AlaaALatif commented 3 years ago

Hi Will and Karthik,

Will -- thank you for sharing your proposed solution in a well-detailed manner. Although the solution would certainly solve the issue, I believe it may not be feasible given the computational context.

A core part of the algorithm for identifying mutations is that the steps for identification, translation, and all subsequent downstream processing happens only at points (nucleotide positions) where there are mismatches between any given sequence and the reference. This helps facilitate the ability to process sequencing data at a global scale and in near real-time manner.
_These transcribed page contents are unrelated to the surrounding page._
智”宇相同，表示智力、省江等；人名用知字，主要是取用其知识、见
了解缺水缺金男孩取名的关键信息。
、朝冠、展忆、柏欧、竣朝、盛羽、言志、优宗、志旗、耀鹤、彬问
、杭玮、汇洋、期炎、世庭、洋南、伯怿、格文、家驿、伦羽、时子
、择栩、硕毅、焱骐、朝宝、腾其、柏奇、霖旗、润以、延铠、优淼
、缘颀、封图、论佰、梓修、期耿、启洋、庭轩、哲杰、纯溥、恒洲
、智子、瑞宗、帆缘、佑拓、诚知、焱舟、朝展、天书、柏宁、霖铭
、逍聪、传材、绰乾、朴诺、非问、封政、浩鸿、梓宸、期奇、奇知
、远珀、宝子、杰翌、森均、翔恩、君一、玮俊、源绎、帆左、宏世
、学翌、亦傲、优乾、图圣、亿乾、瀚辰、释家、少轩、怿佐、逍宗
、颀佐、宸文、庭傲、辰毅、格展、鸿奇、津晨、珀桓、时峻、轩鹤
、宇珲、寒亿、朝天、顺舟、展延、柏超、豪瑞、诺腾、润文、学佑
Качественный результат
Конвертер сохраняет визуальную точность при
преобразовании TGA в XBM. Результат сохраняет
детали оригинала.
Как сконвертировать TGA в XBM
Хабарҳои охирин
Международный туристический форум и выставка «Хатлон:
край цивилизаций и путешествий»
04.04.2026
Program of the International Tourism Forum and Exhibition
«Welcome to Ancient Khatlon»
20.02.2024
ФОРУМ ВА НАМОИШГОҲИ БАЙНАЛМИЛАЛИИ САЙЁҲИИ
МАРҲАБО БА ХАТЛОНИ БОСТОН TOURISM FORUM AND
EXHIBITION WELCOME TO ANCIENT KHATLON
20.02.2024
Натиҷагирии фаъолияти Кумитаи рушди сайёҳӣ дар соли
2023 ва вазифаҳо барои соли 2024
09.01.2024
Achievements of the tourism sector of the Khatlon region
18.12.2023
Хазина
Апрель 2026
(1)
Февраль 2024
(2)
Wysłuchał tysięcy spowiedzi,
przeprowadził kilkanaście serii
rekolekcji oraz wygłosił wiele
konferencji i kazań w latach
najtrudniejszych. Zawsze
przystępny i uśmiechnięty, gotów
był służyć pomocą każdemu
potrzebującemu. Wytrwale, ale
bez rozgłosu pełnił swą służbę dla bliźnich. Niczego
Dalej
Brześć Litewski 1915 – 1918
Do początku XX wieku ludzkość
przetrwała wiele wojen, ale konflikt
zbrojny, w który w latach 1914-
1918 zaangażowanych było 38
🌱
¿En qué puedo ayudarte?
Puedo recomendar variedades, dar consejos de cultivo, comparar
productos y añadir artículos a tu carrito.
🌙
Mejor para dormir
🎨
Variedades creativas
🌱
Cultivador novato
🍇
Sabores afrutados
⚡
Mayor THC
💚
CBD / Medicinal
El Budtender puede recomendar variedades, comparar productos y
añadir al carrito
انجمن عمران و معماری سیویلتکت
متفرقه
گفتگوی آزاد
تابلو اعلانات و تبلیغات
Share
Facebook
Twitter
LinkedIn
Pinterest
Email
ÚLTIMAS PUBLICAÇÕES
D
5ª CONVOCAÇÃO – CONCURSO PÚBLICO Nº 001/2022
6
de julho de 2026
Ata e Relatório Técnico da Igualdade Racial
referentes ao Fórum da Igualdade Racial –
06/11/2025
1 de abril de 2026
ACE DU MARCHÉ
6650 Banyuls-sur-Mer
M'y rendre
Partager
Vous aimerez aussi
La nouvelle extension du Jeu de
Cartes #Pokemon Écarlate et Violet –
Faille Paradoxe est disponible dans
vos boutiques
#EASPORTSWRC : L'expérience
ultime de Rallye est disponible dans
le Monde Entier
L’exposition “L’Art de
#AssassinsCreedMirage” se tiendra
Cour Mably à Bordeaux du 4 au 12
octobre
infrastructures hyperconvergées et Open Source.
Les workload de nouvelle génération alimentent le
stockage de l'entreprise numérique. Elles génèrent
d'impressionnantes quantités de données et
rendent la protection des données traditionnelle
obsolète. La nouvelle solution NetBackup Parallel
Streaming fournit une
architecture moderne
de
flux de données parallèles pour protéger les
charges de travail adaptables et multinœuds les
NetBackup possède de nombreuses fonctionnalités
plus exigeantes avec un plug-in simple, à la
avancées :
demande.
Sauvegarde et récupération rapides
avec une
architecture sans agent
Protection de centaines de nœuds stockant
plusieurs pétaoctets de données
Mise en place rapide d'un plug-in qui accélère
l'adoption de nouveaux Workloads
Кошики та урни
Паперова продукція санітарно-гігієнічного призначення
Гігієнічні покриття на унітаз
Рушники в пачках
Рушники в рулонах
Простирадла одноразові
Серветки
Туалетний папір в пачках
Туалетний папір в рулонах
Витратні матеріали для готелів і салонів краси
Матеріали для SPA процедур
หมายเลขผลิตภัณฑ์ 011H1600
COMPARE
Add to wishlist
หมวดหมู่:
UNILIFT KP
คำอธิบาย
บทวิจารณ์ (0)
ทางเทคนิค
One realization of the proposed solution would be to process all ambiguous base calls. Assuming an average coverage of 80% for any given sequence, this would roughly mean an additional ~2000 computational processes per sequence. While currently, it only needs to perform about an average of 50 processes for any given sequence (*). This would certainly lead to considerable increase in time and memory consumption, but testing is necessary to better understand how feasible this would be.

An alternative realization would be to "only check positions in the sequence that matter". This would entail the need to group each sequence based on a subset of mutations it shares with other sequences. But I believe this would compromise the current ability to perform effective parrallel processing (by treating each sequence independently).
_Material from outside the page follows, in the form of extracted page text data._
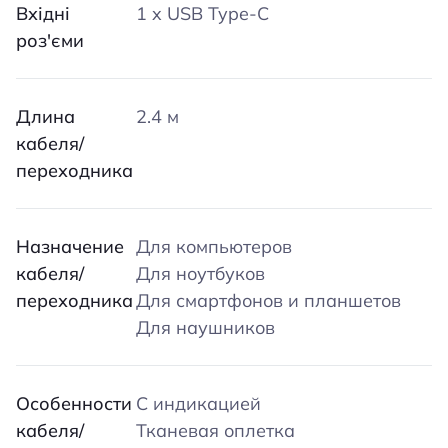
Вхідні
1 x USB Type-C
роз'єми
Длина
2.4 м
кабеля/
переходника
Назначение
Для компьютеров
кабеля/
Для ноутбуков
переходника
Для смартфонов и планшетов
Для наушников
Особенности
С индикацией
кабеля/
Тканевая оплетка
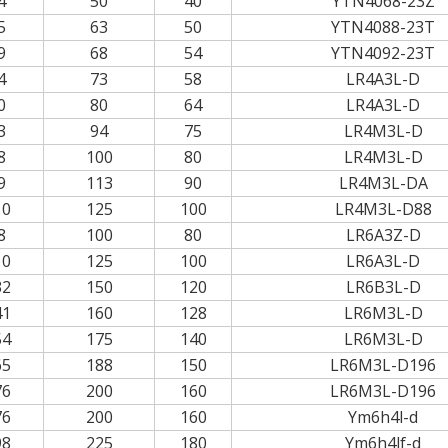
4
50
40
YTN4068-23Z
5
63
50
YTN4088-23T
9
68
54
YTN4092-23T
4
73
58
LR4A3L-D
0
80
64
LR4A3L-D
3
94
75
LR4M3L-D
8
100
80
LR4M3L-D
9
113
90
LR4M3L-DA
10
125
100
LR4M3L-D88
8
100
80
LR6A3Z-D
10
125
100
LR6A3L-D
32
150
120
LR6B3L-D
41
160
128
LR6M3L-D
54
175
140
LR6M3L-D
65
188
150
LR6M3L-D196
76
200
160
LR6M3L-D196
76
200
160
Ym6h4l-d
98
225
180
Ym6h4lf-d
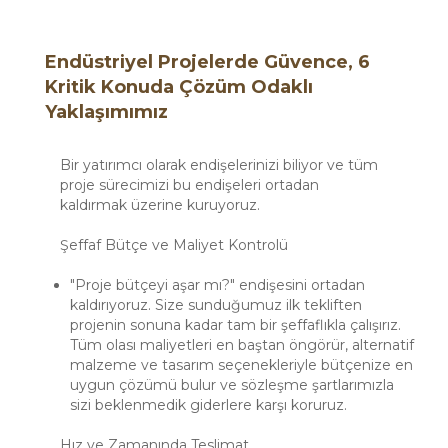
Endüstriyel Projelerde Güvence, 6
Kritik Konuda Çözüm Odaklı
Yaklaşımımız
Bir yatırımcı olarak endişelerinizi biliyor ve tüm
proje sürecimizi bu endişeleri ortadan
kaldırmak üzerine kuruyoruz.
Şeffaf Bütçe ve Maliyet Kontrolü
"Proje bütçeyi aşar mı?" endişesini ortadan
kaldırıyoruz. Size sunduğumuz ilk tekliften
projenin sonuna kadar tam bir şeffaflıkla çalışırız.
Tüm olası maliyetleri en baştan öngörür, alternatif
malzeme ve tasarım seçenekleriyle bütçenize en
uygun çözümü bulur ve sözleşme şartlarımızla
sizi beklenmedik giderlere karşı koruruz.
Hız ve Zamanında Teslimat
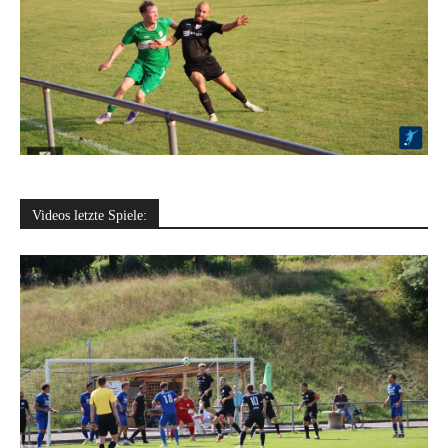
Videos letzte Spiele:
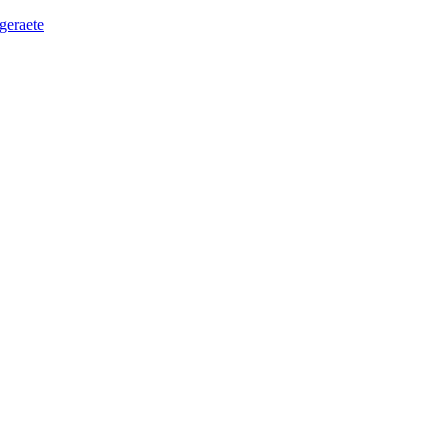
geraete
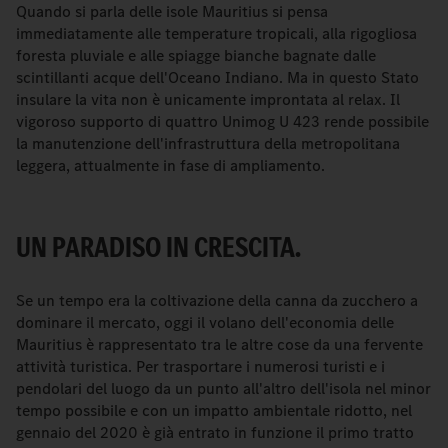
Quando si parla delle isole Mauritius si pensa
immediatamente alle temperature tropicali, alla rigogliosa
foresta pluviale e alle spiagge bianche bagnate dalle
scintillanti acque dell'Oceano Indiano. Ma in questo Stato
insulare la vita non è unicamente improntata al relax. Il
vigoroso supporto di quattro Unimog U 423 rende possibile
la manutenzione dell'infrastruttura della metropolitana
leggera, attualmente in fase di ampliamento.
UN PARADISO IN CRESCITA.
Se un tempo era la coltivazione della canna da zucchero a
dominare il mercato, oggi il volano dell'economia delle
Mauritius è rappresentato tra le altre cose da una fervente
attività turistica. Per trasportare i numerosi turisti e i
pendolari del luogo da un punto all'altro dell'isola nel minor
tempo possibile e con un impatto ambientale ridotto, nel
gennaio del 2020 è già entrato in funzione il primo tratto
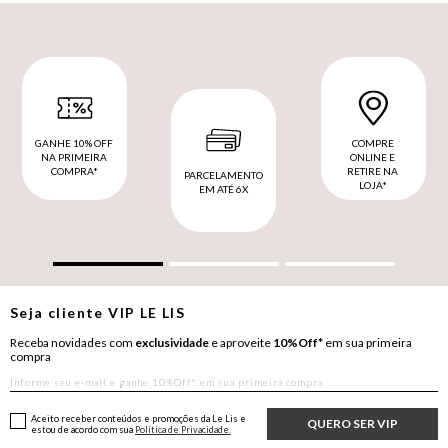
GANHE 10% OFF
COMPRE
NA PRIMEIRA
ONLINE E
COMPRA*
RETIRE NA
PARCELAMENTO
LOJA*
EM ATÉ 6X
Seja cliente
VIP
LE LIS
Receba novidades com
exclusividade
e aproveite
10%Off*
em sua primeira
compra
Aceito receber conteúdos e promoções da Le Lis e
QUERO SER VIP
estou de acordo com sua
Política de Privacidade.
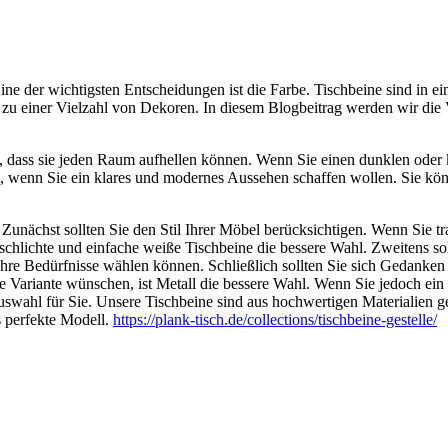
ine der wichtigsten Entscheidungen ist die Farbe. Tischbeine sind in ein
u einer Vielzahl von Dekoren. In diesem Blogbeitrag werden wir die Vo
 ist, dass sie jeden Raum aufhellen können. Wenn Sie einen dunklen od
l, wenn Sie ein klares und modernes Aussehen schaffen wollen. Sie kö
Zunächst sollten Sie den Stil Ihrer Möbel berücksichtigen. Wenn Sie tra
schlichte und einfache weiße Tischbeine die bessere Wahl. Zweitens sol
r Ihre Bedürfnisse wählen können. Schließlich sollten Sie sich Gedank
ere Variante wünschen, ist Metall die bessere Wahl. Wenn Sie jedoch e
wahl für Sie. Unsere Tischbeine sind aus hochwertigen Materialien gefe
s perfekte Modell.
https://plank-tisch.de/collections/tischbeine-gestelle/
This is an important feature to implement, and it would lead to an improved understanding of the prevalence of mutations. Discussions exactly like these can help us arrive at an effective solution.
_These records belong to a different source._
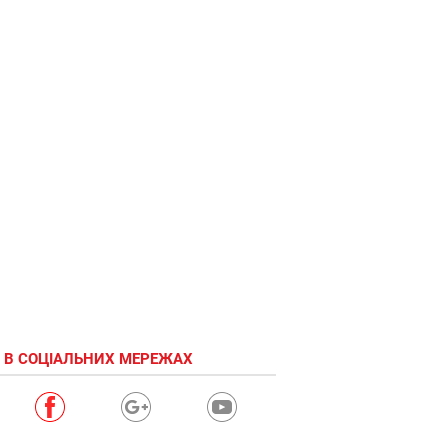
 В СОЦІАЛЬНИХ МЕРЕЖАХ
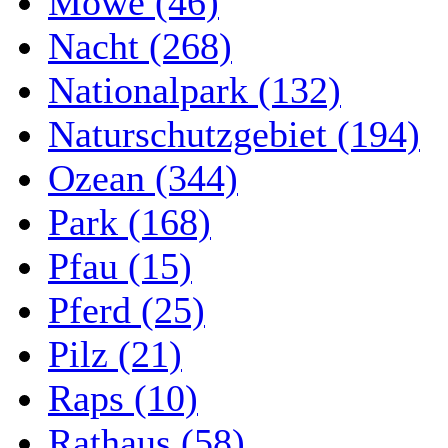
Möwe (46)
Nacht (268)
Nationalpark (132)
Naturschutzgebiet (194)
Ozean (344)
Park (168)
Pfau (15)
Pferd (25)
Pilz (21)
Raps (10)
Rathaus (58)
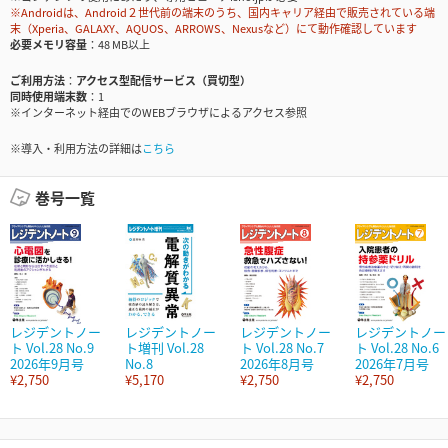
※Androidは、Android２世代前の端末のうち、国内キャリア経由で販売されている端
末（Xperia、GALAXY、AQUOS、ARROWS、Nexusなど）にて動作確認しています
必要メモリ容量
48 MB以上
ご利用方法
アクセス型配信サービス（買切型）
同時使用端末数
1
※インターネット経由でのWEBブラウザによるアクセス参照
※導入・利用方法の詳細は
こちら
巻号一覧
レジデントノー
レジデントノー
レジデントノー
レジデントノー
ト Vol.28 No.9
ト増刊 Vol.28
ト Vol.28 No.7
ト Vol.28 No.6
2026年9月号
No.8
2026年8月号
2026年7月号
¥2,750
¥5,170
¥2,750
¥2,750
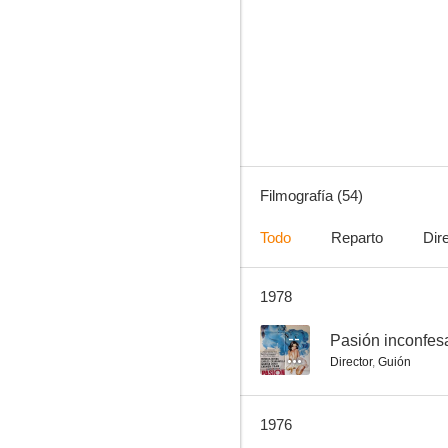
¡¡Campeones!!
6.0
Filmografía (54)
Todo
Reparto
Dir
1978
Pluma al viento
5.5
--
Pasión inconfes
Director
,
Guión
1976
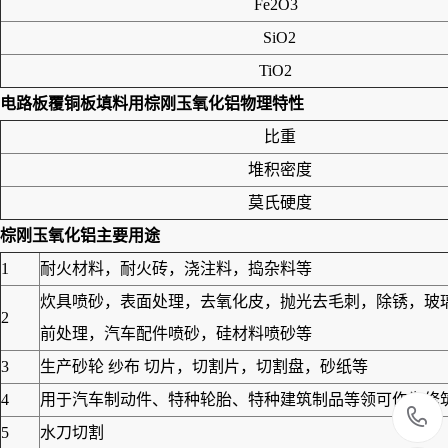
Fe2O3
SiO2
TiO2
电路板覆铜板填料用棕刚玉氧化铝
物理特性
比重
堆积密度
莫氏硬度
棕刚玉氧化铝
主要用途
1
耐火材料，耐火砖，浇注料，捣杂料等
炊具喷砂，表面处理，去氧化皮，抛光去毛刺，除锈，玻
2
前处理，汽车配件喷砂，硅材料喷砂等
3
生产砂轮 纱布 切片，切割片，切割盘，砂纸等
4
用于汽车制动件、特种轮胎、特种建筑制品等领可作为修筑高
5
水刀切割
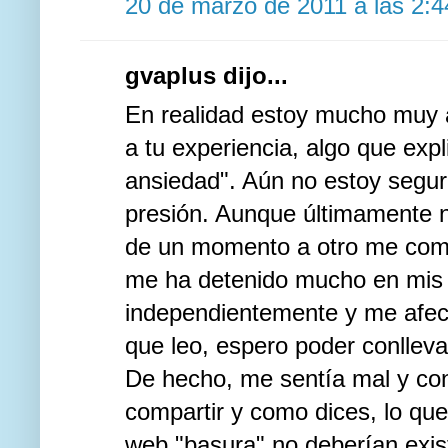
20 de marzo de 2011 a las 2:4
gvaplus dijo...
En realidad estoy mucho muy 
a tu experiencia, algo que exp
ansiedad". Aún no estoy segu
presión. Aunque últimamente n
de un momento a otro me comenc
me ha detenido mucho en mis a
independientemente y me afec
que leo, espero poder conlleva
De hecho, me sentía mal y con
compartir y como dices, lo que
web "basura" no deberían exis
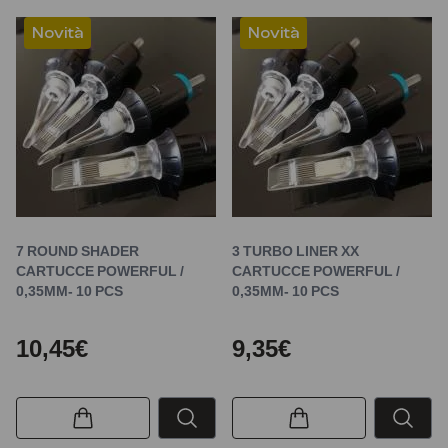
Novità
Novità
7 ROUND SHADER
3 TURBO LINER XX
CARTUCCE POWERFUL /
CARTUCCE POWERFUL /
0,35MM- 10 PCS
0,35MM- 10 PCS
10,45€
9,35€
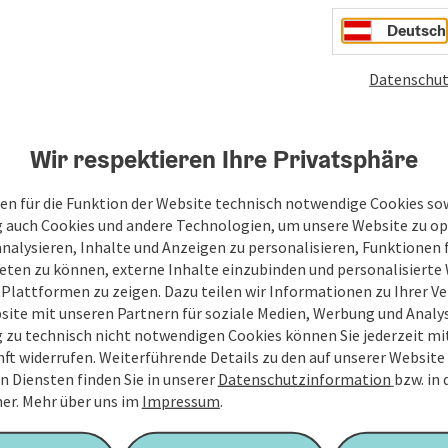
 entdecken gibt als uns jetzt Bekannt ist. Und wenn schon so
ve Beobachtungen ...
Deutsch
Datenschut
Wir respektieren Ihre Privatsphäre
en für die Funktion der Website technisch notwendige Cookies sow
g auch Cookies und andere Technologien, um unsere Website zu op
analysieren, Inhalte und Anzeigen zu personalisieren, Funktionen f
eten zu können, externe Inhalte einzubinden und personalisiert
 Plattformen zu zeigen. Dazu teilen wir Informationen zu Ihrer 
site mit unseren Partnern für soziale Medien, Werbung und Analys
g zu technisch nicht notwendigen Cookies können Sie jederzeit m
nft widerrufen. Weiterführende Details zu den auf unserer Website
n Diensten finden Sie in unserer
Datenschutzinformation
bzw. in
er.
Mehr über uns im
Impressum
.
I hope I understood this discussion correctly and that my response is clear.

Cheers, Al

(*) I used assumptions of common averages for coverage and mutation rate for these estimates.

gkarthik commented 3 years ago

Hey Al, thanks for weighing in. I agree that the first approach can be parallelized easier. That was what I had in mind too. We do need to run tests on this to see what the increase in run time and database size would be.

mindoftea commented 2 years ago

One potentially viable solution to this problem might be to assume that sequences with ambiguous mutation sites contain those mutations with the same probabilities as their previously-scanned lineage-mates. As it processes sequences in a given lineage, Bjorn can accumulate a table of mutations observed to occur within that lineage with probability p > epsilon (with epsilon on the order of 1%). Then when a new sequence is scanned, Bjorn can compare any patches of Ns it might contain against its lineage's mutation table; when the occurrence of a mutation can't be ruled out (that is, the site is covered by Ns), we can mark the sequence as 'maybe' having that mutation, with probability p.

Downstream, we would use two queries to recover the unambiguous mutation prevalence: one (X) excluding sequences where the mutation is marked with 'maybe', and one (Y) including only those sequences. Taking X / (T - Y), where T is the total number of sequences in the lineage, would then yield an estimate of the prevalence of the mutation if no sequences containing Ns at that site been scanned.

This problem could also be generalized to interpolating a binomial distribution over counts of mutation-positive sequences within a lineage -- given X, Y, T, and p from above, we can estimate the probability mass function P of the true positive count K as P(K) = C(Y, K - X) p^(K-X) (1-p)^(X+Y-K). This would allow us to give mutation prevalence estimates as confidence intervals on outbreak.